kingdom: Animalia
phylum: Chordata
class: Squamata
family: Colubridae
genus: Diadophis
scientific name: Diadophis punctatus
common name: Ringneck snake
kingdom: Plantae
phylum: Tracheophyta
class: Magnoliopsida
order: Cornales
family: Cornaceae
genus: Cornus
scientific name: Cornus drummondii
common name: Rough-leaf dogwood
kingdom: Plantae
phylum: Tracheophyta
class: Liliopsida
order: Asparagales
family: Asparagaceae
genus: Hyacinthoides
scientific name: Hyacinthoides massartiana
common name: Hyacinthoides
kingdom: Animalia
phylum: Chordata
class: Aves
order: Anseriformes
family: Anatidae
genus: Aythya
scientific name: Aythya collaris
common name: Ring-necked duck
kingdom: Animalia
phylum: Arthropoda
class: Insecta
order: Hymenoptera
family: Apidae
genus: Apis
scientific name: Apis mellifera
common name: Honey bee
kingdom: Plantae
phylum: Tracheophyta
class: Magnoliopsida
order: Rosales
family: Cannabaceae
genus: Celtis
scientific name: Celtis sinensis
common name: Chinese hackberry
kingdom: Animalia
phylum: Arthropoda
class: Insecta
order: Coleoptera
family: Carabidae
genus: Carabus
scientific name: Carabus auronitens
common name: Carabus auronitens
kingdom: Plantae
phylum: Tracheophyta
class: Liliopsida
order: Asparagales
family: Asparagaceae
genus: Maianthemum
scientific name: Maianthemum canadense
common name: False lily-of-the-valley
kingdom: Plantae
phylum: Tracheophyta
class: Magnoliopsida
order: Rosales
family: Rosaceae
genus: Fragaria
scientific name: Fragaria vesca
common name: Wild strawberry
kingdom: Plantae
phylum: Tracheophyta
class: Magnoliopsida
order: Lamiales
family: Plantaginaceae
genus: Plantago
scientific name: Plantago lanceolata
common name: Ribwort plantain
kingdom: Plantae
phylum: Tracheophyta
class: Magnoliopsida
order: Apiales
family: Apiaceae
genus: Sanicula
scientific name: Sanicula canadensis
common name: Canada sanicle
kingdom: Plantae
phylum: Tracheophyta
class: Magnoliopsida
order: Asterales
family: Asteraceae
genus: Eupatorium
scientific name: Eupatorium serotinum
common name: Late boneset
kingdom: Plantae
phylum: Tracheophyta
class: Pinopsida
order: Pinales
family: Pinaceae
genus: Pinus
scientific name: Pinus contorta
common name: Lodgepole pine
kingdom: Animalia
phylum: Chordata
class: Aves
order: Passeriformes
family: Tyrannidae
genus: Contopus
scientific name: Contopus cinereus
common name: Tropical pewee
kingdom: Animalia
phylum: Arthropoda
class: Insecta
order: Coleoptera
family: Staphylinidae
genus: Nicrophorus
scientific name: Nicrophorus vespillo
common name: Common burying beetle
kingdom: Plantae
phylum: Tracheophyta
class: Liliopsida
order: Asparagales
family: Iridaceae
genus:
****************
# [EXERCISE]
Turn the whole listing above into a numbered list, leaving out any blank lines.

# [SOLUTION BELOW]
1. kingdom: Animalia
2. phylum: Chordata
3. class: Squamata
4. family: Colubridae
5. genus: Diadophis
6. scientific name: Diadophis punctatus
7. common name: Ringneck snake
8. kingdom: Plantae
9. phylum: Tracheophyta
10. class: Magnoliopsida
11. order: Cornales
12. family: Cornaceae
13. genus: Cornus
14. scientific name: Cornus drummondii
15. common name: Rough-leaf dogwood
16. kingdom: Plantae
17. phylum: Tracheophyta
18. class: Liliopsida
19. order: Asparagales
20. family: Asparagaceae
21. genus: Hyacinthoides
22. scientific name: Hyacinthoides massartiana
23. common name: Hyacinthoides
24. kingdom: Animalia
25. phylum: Chordata
26. class: Aves
27. order: Anseriformes
28. family: Anatidae
29. genus: Aythya
30. scientific name: Aythya collaris
31. common name: Ring-necked duck
32. kingdom: Animalia
33. phylum: Arthropoda
34. class: Insecta
35. order: Hymenoptera
36. family: Apidae
37. genus: Apis
38. scientific name: Apis mellifera
39. common name: Honey bee
40. kingdom: Plantae
41. phylum: Tracheophyta
42. class: Magnoliopsida
43. order: Rosales
44. family: Cannabaceae
45. genus: Celtis
46. scientific name: Celtis sinensis
47. common name: Chinese hackberry
48. kingdom: Animalia
49. phylum: Arthropoda
50. class: Insecta
51. order: Coleoptera
52. family: Carabidae
53. genus: Carabus
54. scientific name: Carabus auronitens
55. common name: Carabus auronitens
56. kingdom: Plantae
57. phylum: Tracheophyta
58. class: Liliopsida
59. order: Asparagales
60. family: Asparagaceae
61. genus: Maianthemum
62. scientific name: Maianthemum canadense
63. common name: False lily-of-the-valley
64. kingdom: Plantae
65. phylum: Tracheophyta
66. class: Magnoliopsida
67. order: Rosales
68. family: Rosaceae
69. genus: Fragaria
70. scientific name: Fragaria vesca
71. common name: Wild strawberry
72. kingdom: Plantae
73. phylum: Tracheophyta
74. class: Magnoliopsida
75. order: Lamiales
76. family: Plantaginaceae
77. genus: Plantago
78. scientific name: Plantago lanceolata
79. common name: Ribwort plantain
80. kingdom: Plantae
81. phylum: Tracheophyta
82. class: Magnoliopsida
83. order: Apiales
84. family: Apiaceae
85. genus: Sanicula
86. scientific name: Sanicula canadensis
87. common name: Canada sanicle
88. kingdom: Plantae
89. phylum: Tracheophyta
90. class: Magnoliopsida
91. order: Asterales
92. family: Asteraceae
93. genus: Eupatorium
94. scientific name: Eupatorium serotinum
95. common name: Late boneset
96. kingdom: Plantae
97. phylum: Tracheophyta
98. class: Pinopsida
99. order: Pinales
100. family: Pinaceae
101. genus: Pinus
102. scientific name: Pinus contorta
103. common name: Lodgepole pine
104. kingdom: Animalia
105. phylum: Chordata
106. class: Aves
107. order: Passeriformes
108. family: Tyrannidae
109. genus: Contopus
110. scientific name: Contopus cinereus
111. common name: Tropical pewee
112. kingdom: Animalia
113. phylum: Arthropoda
114. class: Insecta
115. order: Coleoptera
116. family: Staphylinidae
117. genus: Nicrophorus
118. scientific name: Nicrophorus vespillo
119. common name: Common burying beetle
120. kingdom: Plantae
121. phylum: Tracheophyta
122. class: Liliopsida
123. order: Asparagales
124. family: Iridaceae
125. genus:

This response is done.